In what appears to be a parallel account of this incident in John 2:17, the Apostle John says, that after Jesus upended the tables,

17 His disciples remembered that it was written, “Zeal for your house will consume me.”

Now, this text is taken from Psalm 69:9 where David is lamenting the reproach (or disapproval) that has fallen upon him because of his zeal (passion) for God’s house. In other words, because David was so passionate for God’s house, it’s caused those who did not share his zeal to despise him. Which is exactly what’s happening to Jesus. His zeal for God’s house has consumed him, and it’s generated in him outrage toward the money-changers in the Temple, but his outrage doesn’t stop their, the money-changers and businesses are there because of the chief priests. Therefore, Jesus’ zeal for his house is a direct assault against the actions of the chief priests, so they take offense at him. His zeal makes them look bad, his criticism of the money-changers in the Temple is an assault against their own character and so their reproach falls upon Jesus, they hate him and they want to destroy him.
Which is why these little children make them so angry! They’re running around the temple crying, “Hosanna to the Son of David!” and the chief priests can’t stand it! And so they say to Jesus, “Don’t you hear what they’re saying!” And Jesus says to them, “Yep, I do! And have you never read Psalm 8:2?”

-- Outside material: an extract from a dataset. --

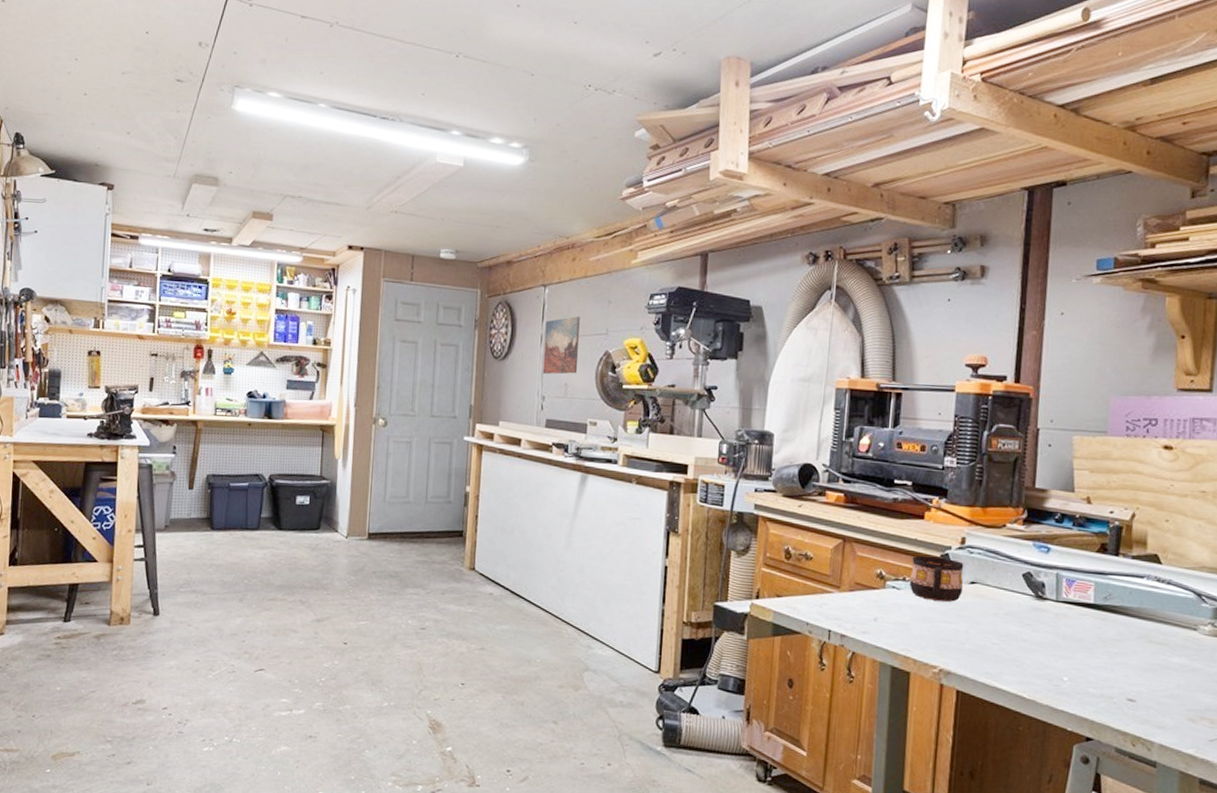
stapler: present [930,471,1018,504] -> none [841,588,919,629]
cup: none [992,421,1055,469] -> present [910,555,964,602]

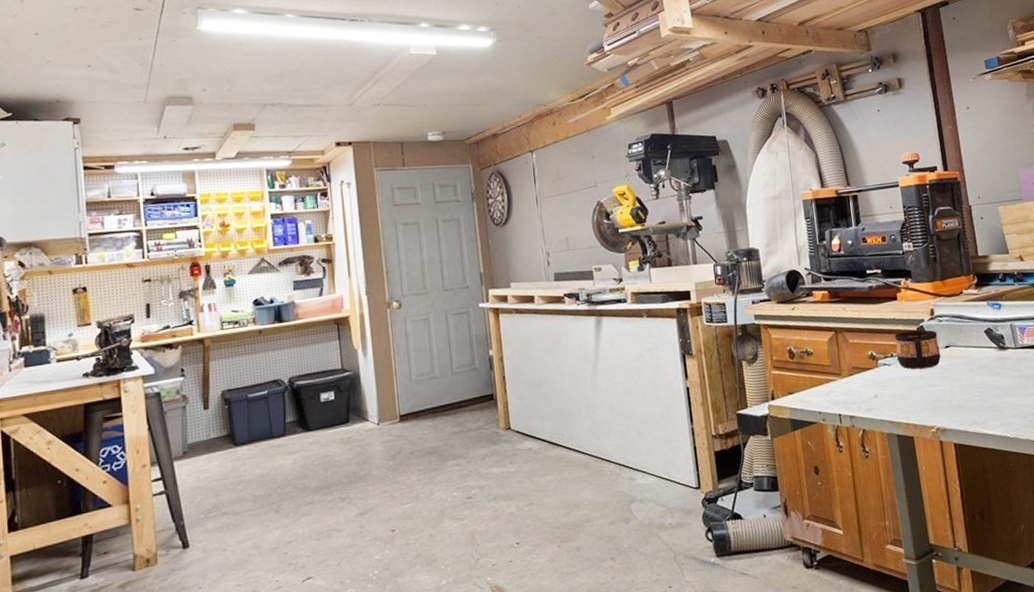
wall art: present [542,316,580,374] -> none [538,173,575,232]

“ ‘Out of the mouth of infants and nursing babies

you have prepared praise’?”

In fact, Psalm 8:2 goes on to say that God uses the praise of babies and infants to still his enemies. So just as God silences his enemies by the weakest things, so the chief priests and scribes are silenced by the cries of these small children. Jesus’ authority is vindicated, even by these children.

Closing

And this in many ways is a parable for us as believers. Jesus bore the reproach and rejection of the Jews, and likewise our identification with Christ will also mean that we too will share in that same kind of rejection and reproach from the world. When Jesus was crucified and bore the punishment for our sin, he hung just outside the city of Jerusalem at a place called Golgotha, which also was representative of Jerusalem’s ultimate rejection of him. Jesus’ disciples would also have to face expulsion from Jewish society to their their synagogues, all because of their identification with Christ, they would be excommunicated. And for some that even meant death. But ultimately the disciples saw the reproach and their suffering as an honor.
In Acts 5:40 the Apostles were arrested for preaching that Christ is Jesus and it says that the high priest and others arrested them and,

beat them and charged them not to speak in the name of Jesus, and let them go. 41 Then they left the presence of the council, rejoicing that they were counted worthy to suffer dishonor for the name. 42 And every day, in the temple and from house to house, they did not cease teaching and preaching that the Christ is Jesus.

We will bear the reproach that Jesus did.